St. Paul’s Midway CVS site finally has a redevelopment plan, and the corner at Snelling and University could change fast

St. Paul MN – The former CVS at Snelling and University is moving toward redevelopment, with apartments, retail, and a city-backed power-line relocation.


St. Paul says a long-empty corner in Hamline-Midway is finally moving toward redevelopment. The former CVS at Snelling and University, one of the most visible vacant sites in the district, now has a private plan that could bring new apartments and street-level retail to the intersection.

The city announced April 23 that the project is advancing after the site sat vacant and became a neighborhood frustration following the pharmacy’s closure in 2022. St. Paul says the plan calls for market-rate apartments above retail space at street level, which would put daily foot traffic back at a corner that has been a hole in the commercial corridor for years.

One notable detail: the city says the St. Paul Port Authority will pay to move overhead power lines at the site, and that no other public subsidy is needed. That matters because residents often watch these projects closely for both the design and the public cost.

The site is important well beyond one building. Snelling and University is a key entry point into Midway, and the corner affects how the whole area feels to people walking, driving, or trying to use nearby businesses. A dead corner at that intersection has been hard to miss for commuters, customers, and neighbors who pass through it every day.

What is known so far

St. Paul’s announcement gives the broad shape of the project, but not all of the details. The city has not laid out a final timeline, and it has not said exactly how large the building will be. Those specifics still appear to be unresolved as the project moves through the next steps.

The broader message is that the site is no longer just a demolition story. After a long stretch of uncertainty, there is now a redevelopment proposal on the table for a corner many Midway residents had started to associate with vacancy instead of activity.

Why the corner matters

For nearby residents, the change could affect more than the look of the block. More people living at the site could mean more customers for surrounding businesses and more activity on the street, especially if the ground floor is leased to retail. For the corridor, that kind of reuse can help replace a boarded-up gap with something that contributes to the block.

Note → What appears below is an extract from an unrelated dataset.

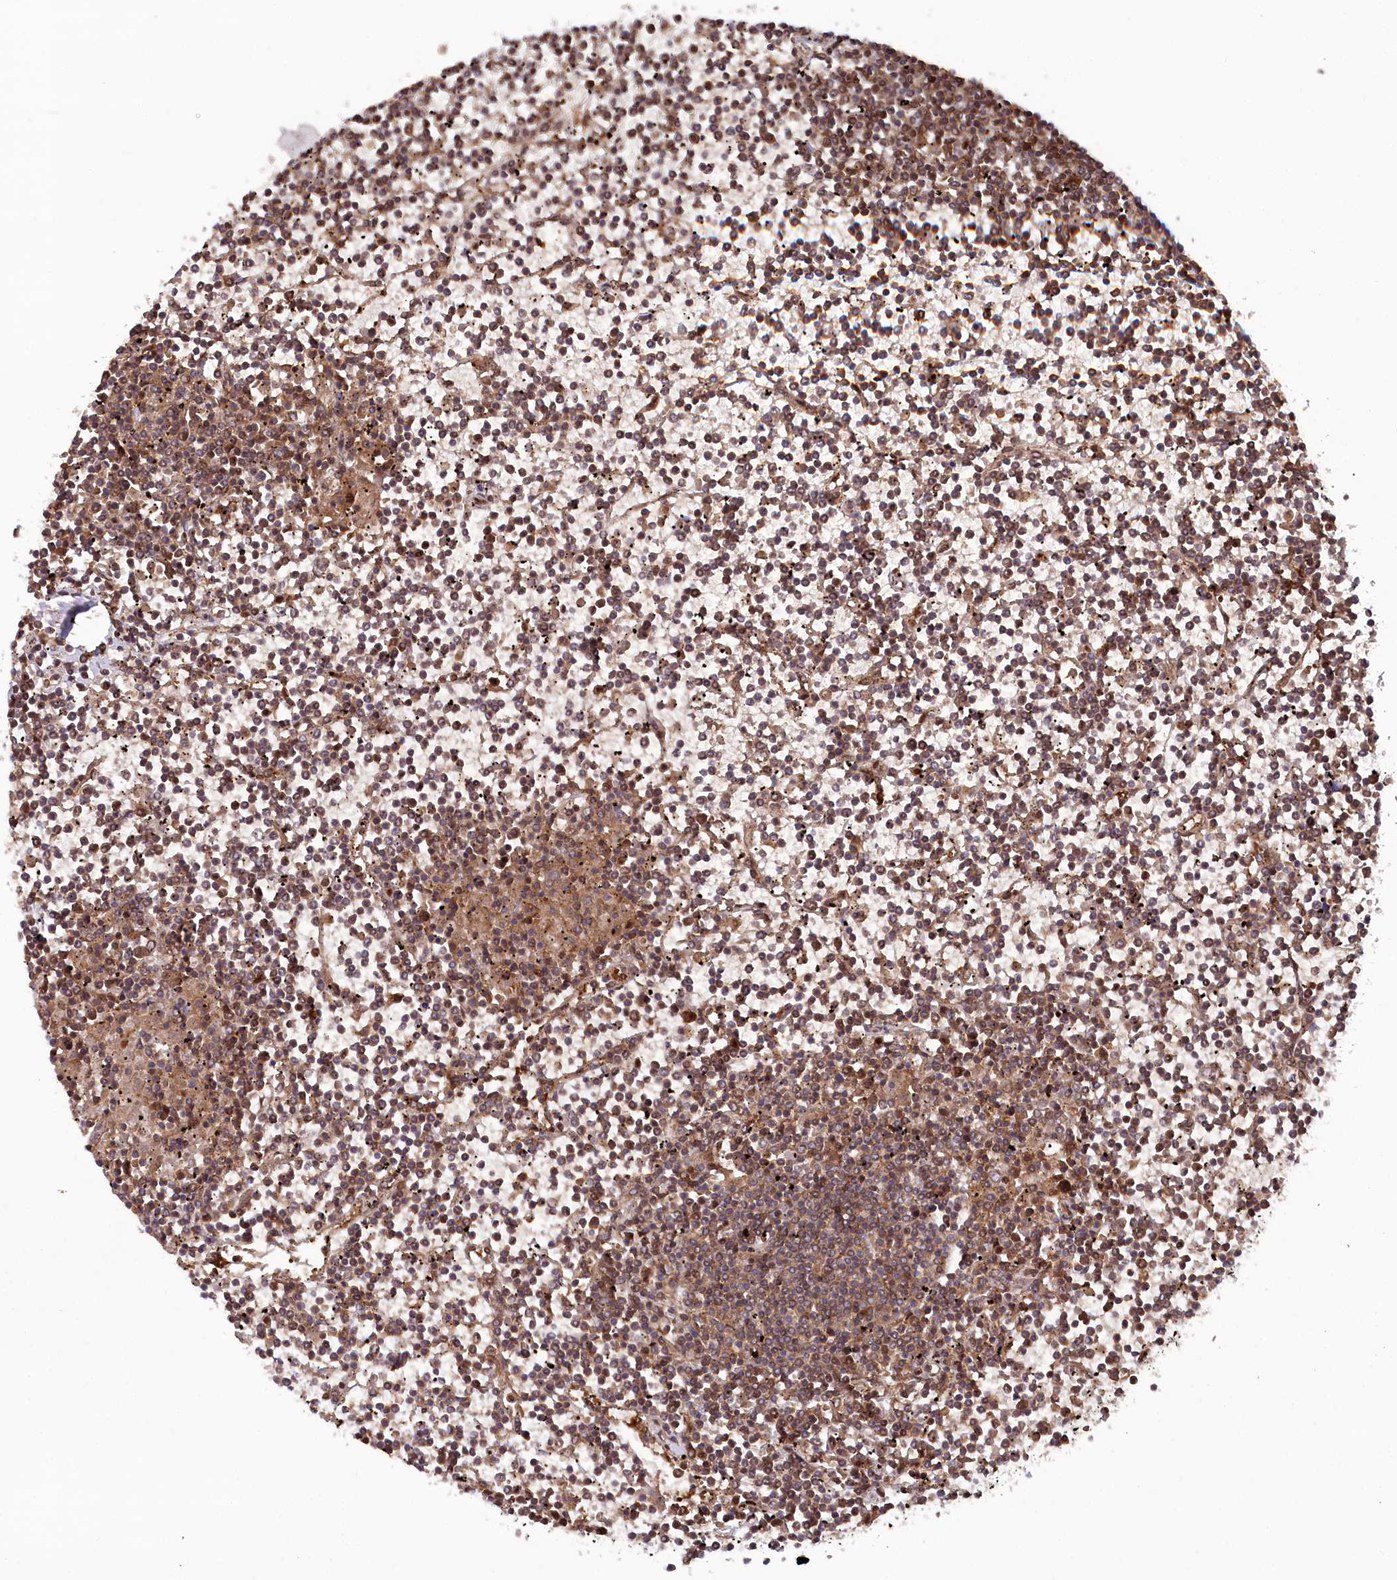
{"staining": {"intensity": "moderate", "quantity": "25%-75%", "location": "cytoplasmic/membranous"}, "tissue": "lymphoma", "cell_type": "Tumor cells", "image_type": "cancer", "snomed": [{"axis": "morphology", "description": "Malignant lymphoma, non-Hodgkin's type, Low grade"}, {"axis": "topography", "description": "Spleen"}], "caption": "Immunohistochemistry (IHC) histopathology image of neoplastic tissue: lymphoma stained using immunohistochemistry (IHC) displays medium levels of moderate protein expression localized specifically in the cytoplasmic/membranous of tumor cells, appearing as a cytoplasmic/membranous brown color.", "gene": "PSMA1", "patient": {"sex": "female", "age": 19}}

It is also a practical location test for the neighborhood. A project at Snelling and University has to work for pedestrians, drivers, transit users, and nearby merchants all at once. That is why the design, parking, access, and timing will matter as much as the headline that redevelopment is finally happening.

For now, the main question is what comes next. Readers should watch for formal approvals, updated design details, and any construction schedule the developer or city releases later. Until then, the former CVS remains a high-profile site with a plan — but not yet a fully defined finish line.